### PROBLEM STATEMENT
In the copy you make, keep each entry exactly as it is and leave out all images.

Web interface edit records
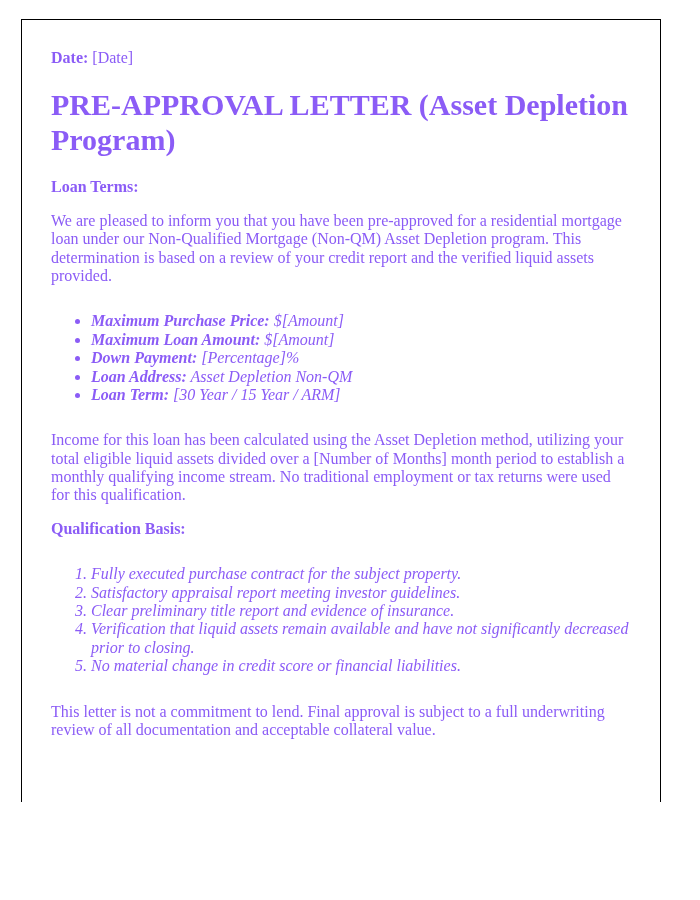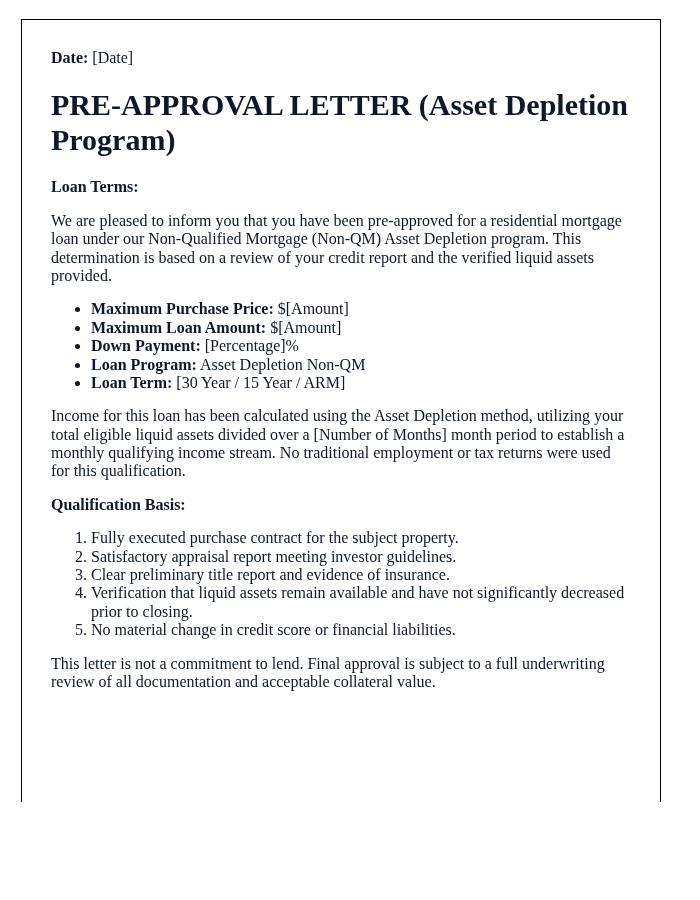--- a/index.html
+++ b/index.html
@@ -8,21 +8,21 @@
     background: #ffffff;
   }
   .canvas {
     position: relative;
     width: 700px;
     height: 900px;
     background: #ffffff;
     overflow: hidden;
     font-family: "Liberation Serif", "DejaVu Serif", serif;
     font-size: 16px;
-    color: #0f172a;
+    color: #8b5cf6;
   }
   .page {
     position: absolute;
     left: 21px;
     top: 19px;
     width: 640px;
     height: 783px;
     box-sizing: border-box;
     border: 1px solid #000000;
     border-bottom: none;           
@@ -33,22 +33,23 @@
   }
   .page p { margin: 15px 0; }
   .page p.first { margin-top: 0; }
   h1.letter-title {
     font-size: 30px;
     font-weight: bold;
     line-height: 1.15;
     margin: 21px 0;
   }
   ul.terms-list, ol.conditions-list {
-    margin: 15px 0;
+    margin: 27px 0;
     padding-left: 40px;
+    font-style: italic;
   }
   ul.terms-list { list-style-type: disc; }
   ol.conditions-list { list-style-type: decimal; }
   strong { font-weight: bold; }
 </style>
 </head>
 <body>
 
 <div class="canvas">
   <div class="page">
@@ -75,21 +76,21 @@
       </li>
       <li>
         <strong>Maximum Loan Amount:</strong>
         <span>$[Amount]</span>
       </li>
       <li>
         <strong>Down Payment:</strong>
         <span>[Percentage]%</span>
       </li>
       <li>
-        <strong>Loan Program:</strong>
+        <strong>Loan Address:</strong>
         <span>Asset Depletion Non-QM</span>
       </li>
       <li>
         <strong>Loan Term:</strong>
         <span>[30 Year / 15 Year / ARM]</span>
       </li>
     </ul>
 
     <p>Income for this loan has been calculated using the Asset Depletion method, utilizing your total eligible liquid assets divided over a [Number of Months] month period to establish a monthly qualifying income stream. No traditional employment or tax returns were used for this qualification.</p>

### TASK RESULT
--- a/index.html
+++ b/index.html
@@ -8,21 +8,21 @@
     background: #ffffff;
   }
   .canvas {
     position: relative;
     width: 700px;
     height: 900px;
     background: #ffffff;
     overflow: hidden;
     font-family: "Liberation Serif", "DejaVu Serif", serif;
     font-size: 16px;
-    color: #0f172a;
+    color: #8b5cf6;
   }
   .page {
     position: absolute;
     left: 21px;
     top: 19px;
     width: 640px;
     height: 783px;
     box-sizing: border-box;
     border: 1px solid #000000;
     border-bottom: none;           
@@ -33,22 +33,23 @@
   }
   .page p { margin: 15px 0; }
   .page p.first { margin-top: 0; }
   h1.letter-title {
     font-size: 30px;
     font-weight: bold;
     line-height: 1.15;
     margin: 21px 0;
   }
   ul.terms-list, ol.conditions-list {
-    margin: 15px 0;
+    margin: 27px 0;
     padding-left: 40px;
+    font-style: italic;
   }
   ul.terms-list { list-style-type: disc; }
   ol.conditions-list { list-style-type: decimal; }
   strong { font-weight: bold; }
 </style>
 </head>
 <body>
 
 <div class="canvas">
   <div class="page">
@@ -75,21 +76,21 @@
       </li>
       <li>
         <strong>Maximum Loan Amount:</strong>
         <span>$[Amount]</span>
       </li>
       <li>
         <strong>Down Payment:</strong>
         <span>[Percentage]%</span>
       </li>
       <li>
-        <strong>Loan Program:</strong>
+        <strong>Loan Address:</strong>
         <span>Asset Depletion Non-QM</span>
       </li>
       <li>
         <strong>Loan Term:</strong>
         <span>[30 Year / 15 Year / ARM]</span>
       </li>
     </ul>
 
     <p>Income for this loan has been calculated using the Asset Depletion method, utilizing your total eligible liquid assets divided over a [Number of Months] month period to establish a monthly qualifying income stream. No traditional employment or tax returns were used for this qualification.</p>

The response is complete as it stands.